Economic loss: Overview, definition and example
What is economic loss?
Economic loss refers to financial harm or damage suffered by a person or business, typically resulting from someone else’s actions or a breach of contract. It includes things like lost profits, reduced income, increased expenses, or the cost of fixing a problem caused by the other party. Unlike physical damage to property or personal injury, economic loss is purely financial.
Why is economic loss important?
Economic loss is important because it highlights the financial consequences of a breach of contract or negligence. For businesses, it’s often the most significant type of harm they face, as disruptions, delays, or failures can directly affect their revenue and operations.
Understanding economic loss is crucial because not all financial harm is recoverable in court. For example, some courts require a direct connection between the breach and the loss to claim damages. Additionally, economic loss without accompanying physical damage or injury may be harder to recover, especially in cases of negligence.
Understanding economic loss through an example
Imagine a manufacturer supplies defective parts to an electronics company, causing the company’s production line to stop for a week. As a result, the company loses out on $50,000 in sales. This loss of revenue is considered economic loss, as it’s purely financial and directly tied to the supplier’s failure to deliver quality parts.

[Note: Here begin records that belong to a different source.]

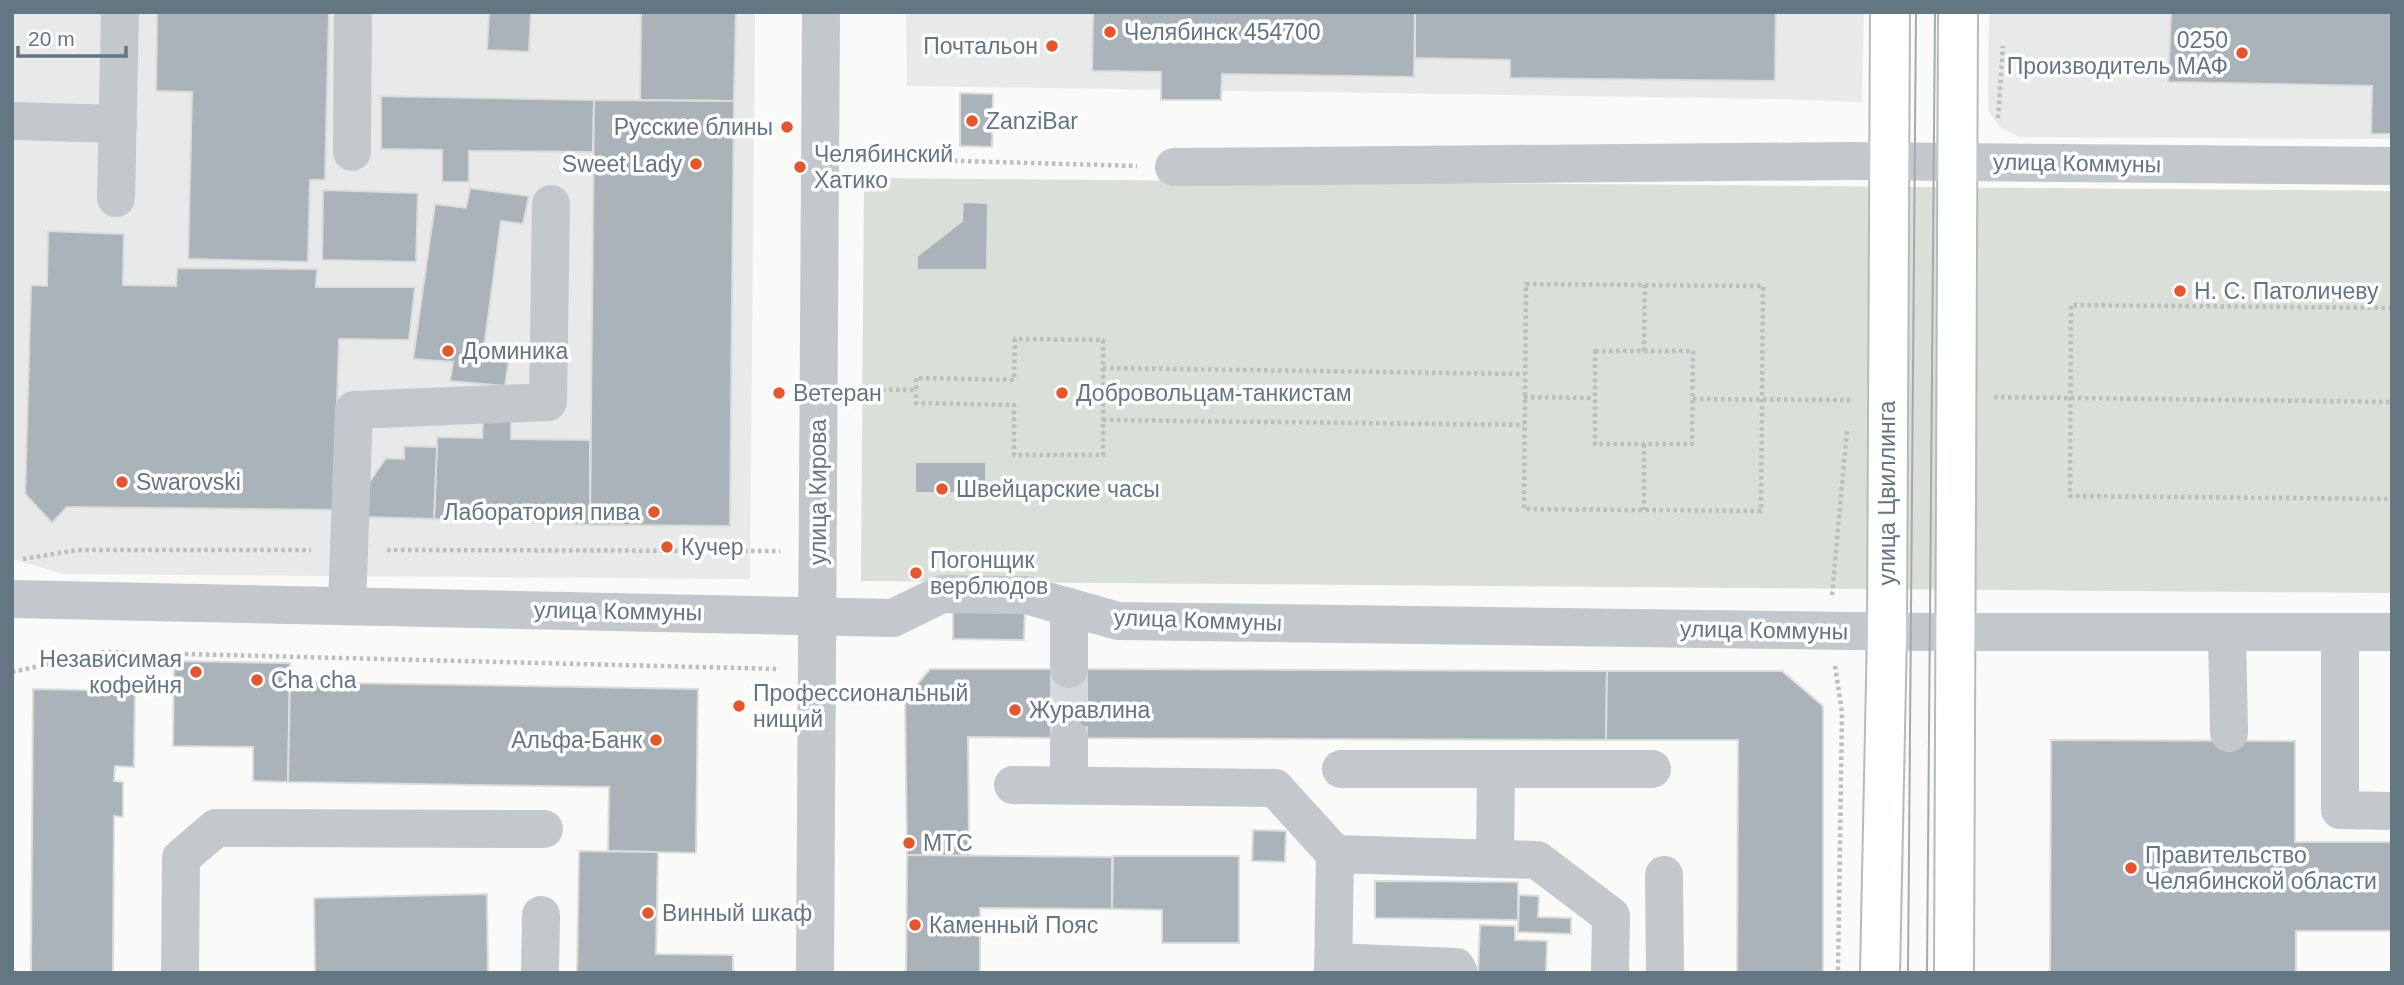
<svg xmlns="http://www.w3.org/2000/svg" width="2404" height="985" font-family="Arial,sans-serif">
	<rect width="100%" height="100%" fill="#fafaf8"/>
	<!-- built -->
	<g fill="#e8e9e9">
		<path d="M12,12h743l-5,567 -687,-5 -51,-15z"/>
		<path d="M906,12h958l-2,90 -77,-3 -878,-13z"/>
		<path d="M1989,12h403v127l-373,-2 -18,-9 -13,-17z"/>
	</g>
	<!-- green -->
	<path fill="#dadfd7" d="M864,178l1528,13v402l-1531,-12z"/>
	<!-- building -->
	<g fill="#aab3b9" stroke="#dcdcda" stroke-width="2">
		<path d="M157,12h172l-4,168h-15l-2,82 -120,-3 4,-167 -36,-1z"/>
		<path d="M489,12h42l-2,40 -42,-2z"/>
		<path d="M641,12h95l-2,89 -94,-1z"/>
		<path d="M1093,12h322l-1,65 -192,-3 -1,26h-60v-28l-69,-1z"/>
		<path d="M1415,12h361l-1,69 -265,-3v-18l-95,-2z"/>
		<path d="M2171,12h221v122h-21l1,-48 -204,-4z"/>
		<path d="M960,93l33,1 -1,53 -32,-1z"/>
		<path d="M381,96l213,4 -1,52 -124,-1v31h-27v-32l-61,-1z"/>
		<path d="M594,100l140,1 -4,425 -140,-1z"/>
		<path d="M470,188l59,8 -6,28 -22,-3 -18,134 26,5 -4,26 -55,-5 3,-19 -40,-3 22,-155 31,4z"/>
		<path d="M323,190l95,3 -2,69 -94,-2z"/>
		<path d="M963,202l25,1 -1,67h-70v-14l45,-35z"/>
		<path d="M48,231l76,3 -1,51 53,1 1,-18 140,1 -1,18h99l-6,53 -70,-1 -5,171 -267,-3 -15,16 -27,-29 6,-209 16,1z"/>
		<path d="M483,419l28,1v19l79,1v85l-156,-6 3,-82 45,1z"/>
		<path d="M404,446l33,1 -3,72 -72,-2 1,-26 23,-33 18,1z"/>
		<rect x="915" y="462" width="71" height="31"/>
		<path d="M953,602l72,2 -1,36 -71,-1z"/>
		<path d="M174,661l116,2 -2,119 -35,-1v-34l-80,-1z"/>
		<path d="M930,669h125v69l-87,-1 1,119 -62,-1 -2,-156z"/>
		<path d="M1055,669l552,2 -1,69 -551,-2z"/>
		<path d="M1607,671h175l41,35v267h-86l1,-233h-132z"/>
		<path d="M290,682l408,7 -2,164 -88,-2 1,-64 -321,-5z"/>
		<path d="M33,689l102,2 -1,76 -19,-1 -1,15 9,1v35l-9,-1 -1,157h-82z"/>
		<path d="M2051,740l244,1v101h97v89h-96v42h-246z"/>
		<path d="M1253,830l33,1 -1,31 -33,-1z"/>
		<path d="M579,851l79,1 -2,102 77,1v18h-156z"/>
		<path d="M907,855l205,2v52l-132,-1v65h-74z"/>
		<path d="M1113,856h126v87h-77v-33l-50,-1z"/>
		<path d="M1375,881l143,1v38l-143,-2z"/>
		<path d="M487,894l1,79h-173l-1,-75z"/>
		<path d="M1519,895l20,1 -1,21 33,1v16l-53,-2z"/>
		<path d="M1480,925l35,1v14l32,1 -1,32h-68z"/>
	</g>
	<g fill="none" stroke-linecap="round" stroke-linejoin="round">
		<!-- minor-tunnel -->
		<path stroke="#d5d9db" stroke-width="38" stroke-dasharray="38 19" stroke-linecap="butt" d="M1069,669v69"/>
		<!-- major casing -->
		<g stroke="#b5babe" stroke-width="42">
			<g id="major">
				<path d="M1880,973l7,-341 3,-620"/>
				<path d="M1954,973l4,-961"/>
			</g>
		</g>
		<!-- path -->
		<g stroke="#bbbfc2" stroke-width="4.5" stroke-dasharray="3.5 3.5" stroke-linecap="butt">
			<path d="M1998,118l5,-72"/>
			<path d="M856,158l281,8"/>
			<path d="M1526,284l237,2 -2,225 -237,-2z"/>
			<path d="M2392,308l-321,-3 -1,191 322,3"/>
			<path d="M1595,351h98l-1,93h-97z"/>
			<path d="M1644,351l1,-66"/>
			<path d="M1103,368l421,6"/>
			<path d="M854,389l62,1v-12l98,2 1,-41 88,1v115h-89v-50l-98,-2v-13"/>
			<path d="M1524,397l70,1"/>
			<path d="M1994,397l398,5"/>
			<path d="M1693,399l157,1"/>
			<path d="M1103,420l421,5"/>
			<path d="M1644,444v66"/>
			<path d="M387,550l393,1"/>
			<path d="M23,559l55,-9h233"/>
			<path d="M1832,595l15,-165"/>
			<path d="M1835,666l7,46 -4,261"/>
			<path d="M12,672l92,-20 675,17"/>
		</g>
		<!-- minor -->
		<g stroke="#c3c8cc" stroke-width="38">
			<path d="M12,121l106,3"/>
			<path d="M352,152l1,-140"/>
			<path d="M1174,167l676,-6 542,5"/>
			<path d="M116,198l4,-186"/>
			<path d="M12,599l881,19 49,-24 84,1 92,26 812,11h462"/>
			<path d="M347,606l7,-196 194,-8 3,-198"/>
			<path d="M2227,632l2,101"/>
			<path d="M2340,632v178l52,1"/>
			<path d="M1069,669v-62"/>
			<path d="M1341,769h311"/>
			<path d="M1013,785l262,3 60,66"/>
			<path d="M1069,785v-47"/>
			<path d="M1495,859l1,-90"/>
			<path d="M1664,875l1,98"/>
			<path d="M1333,962l123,5 3,6"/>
			<path d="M180,973l1,-115 35,-30 328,1"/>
			<path d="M540,973l1,-58"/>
			<path d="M815,973l6,-961"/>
			<path d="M1333,973l2,-119 202,6 74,56 -1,57"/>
		</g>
		<!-- major -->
		<use href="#major" stroke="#fff" stroke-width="38"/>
		<!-- tram -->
		<g stroke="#a2aab0" stroke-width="2">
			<path d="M1908,973l8,-961"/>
			<path d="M1927,973l8,-961"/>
		</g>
	</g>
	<!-- markers -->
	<g fill="#e4572e" stroke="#fff" stroke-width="2.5">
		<circle cx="1110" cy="32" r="7"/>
		<circle cx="1052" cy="46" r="7"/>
		<circle cx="2242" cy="53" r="7"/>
		<circle cx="972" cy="121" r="7"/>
		<circle cx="787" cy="127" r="7"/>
		<circle cx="696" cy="164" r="7"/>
		<circle cx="800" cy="167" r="7"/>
		<circle cx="2180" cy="291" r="7"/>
		<circle cx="448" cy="351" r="7"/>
		<circle cx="779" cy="393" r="7"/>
		<circle cx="1062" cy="393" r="7"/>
		<circle cx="122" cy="482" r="7"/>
		<circle cx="942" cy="489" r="7"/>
		<circle cx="654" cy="512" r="7"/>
		<circle cx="667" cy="547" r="7"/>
		<circle cx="916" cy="573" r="7"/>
		<circle cx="196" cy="672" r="7"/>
		<circle cx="257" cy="680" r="7"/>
		<circle cx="739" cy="706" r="7"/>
		<circle cx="1015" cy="710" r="7"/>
		<circle cx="656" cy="740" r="7"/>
		<circle cx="909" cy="843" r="7"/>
		<circle cx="2131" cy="868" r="7"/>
		<circle cx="648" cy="913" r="7"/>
		<circle cx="915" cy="925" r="7"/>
	</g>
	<g text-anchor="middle" stroke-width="7" stroke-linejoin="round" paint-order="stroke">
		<!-- poi labels -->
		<g font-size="23" fill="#657683" stroke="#fff" text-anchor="start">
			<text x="1124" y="40">Челябинск 454700</text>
			<text x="2228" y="48" text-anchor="end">0250<tspan x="2228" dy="26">Производитель МАФ</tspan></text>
			<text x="1038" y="54" text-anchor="end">Почтальон</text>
			<text x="986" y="129">ZanziBar</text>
			<text x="773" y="135" text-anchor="end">Русские блины</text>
			<text x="814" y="162">Челябинский<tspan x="814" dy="26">Хатико</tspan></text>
			<text x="682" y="172" text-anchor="end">Sweet Lady</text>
			<text x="2194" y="299">Н. С. Патоличеву</text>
			<text x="462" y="359">Доминика</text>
			<text x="793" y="401">Ветеран</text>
			<text x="1076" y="401">Добровольцам-танкистам</text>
			<text x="136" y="490">Swarovski</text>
			<text x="956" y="497">Швейцарские часы</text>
			<text x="640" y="520" text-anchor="end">Лаборатория пива</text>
			<text x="681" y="555">Кучер</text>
			<text x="930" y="568">Погонщик<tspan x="930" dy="26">верблюдов</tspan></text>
			<text x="182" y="667" text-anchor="end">Независимая<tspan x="182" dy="26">кофейня</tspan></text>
			<text x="271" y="688">Cha cha</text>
			<text x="753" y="701">Профессиональный<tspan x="753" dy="26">нищий</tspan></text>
			<text x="1029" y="718">Журавлина</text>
			<text x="642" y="748" text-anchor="end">Альфа-Банк</text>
			<text x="923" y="851">МТС</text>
			<text x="2145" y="863">Правительство<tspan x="2145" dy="26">Челябинской области</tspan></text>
			<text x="662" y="921">Винный шкаф</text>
			<text x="929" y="933">Каменный Пояс</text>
		</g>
		<!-- street labels -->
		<g font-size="23" fill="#657683" stroke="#fff">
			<text transform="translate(2077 163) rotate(1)" y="8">улица Коммуны</text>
			<text transform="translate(818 492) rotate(-90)" y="8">улица Кирова</text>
			<text transform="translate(1887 493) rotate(-90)" y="8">улица Цвиллинга</text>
			<text transform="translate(618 611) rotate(1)" y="8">улица Коммуны</text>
			<text transform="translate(1198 620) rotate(2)" y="8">улица Коммуны</text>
			<text transform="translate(1764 630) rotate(1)" y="8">улица Коммуны</text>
		</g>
	</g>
	<!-- border -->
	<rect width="2404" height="985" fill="none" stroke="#657683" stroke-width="28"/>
	<!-- scale -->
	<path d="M18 46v10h108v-10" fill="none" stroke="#657683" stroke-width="3.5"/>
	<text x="28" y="46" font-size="21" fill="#657683" stroke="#ffffff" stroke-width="5" paint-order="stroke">20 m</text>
</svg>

In another scenario, a marketing agency breaches its contract by failing to launch an agreed-upon campaign on time. The client, a retailer, misses a seasonal sales opportunity and suffers a drop in expected profits. This lost income is also economic loss and could form the basis of a claim against the agency.
An example of an economic loss clause
Here’s how an economic loss clause might appear in a contract:
“The parties agree that liability for economic loss arising directly from a breach of this Agreement shall be limited to the actual damages sustained, excluding any indirect or consequential losses unless otherwise specified herein.”
Conclusion
Economic loss captures the financial harm caused by a breach or failure, making it a critical concept in business and legal disputes. For businesses, it’s often the most impactful type of damage, affecting operations, profits, and overall stability.
By understanding how economic loss works and how it’s treated in contracts and disputes, parties can better protect themselves and plan for potential risks. Clear contract terms regarding liability for economic loss can help avoid misunderstandings and ensure fairness in resolving disputes.
This article contains general legal information and does not contain legal advice. Cobrief is not a law firm or a substitute for an attorney or law firm. The law is complex and changes often. For legal advice, please ask a lawyer.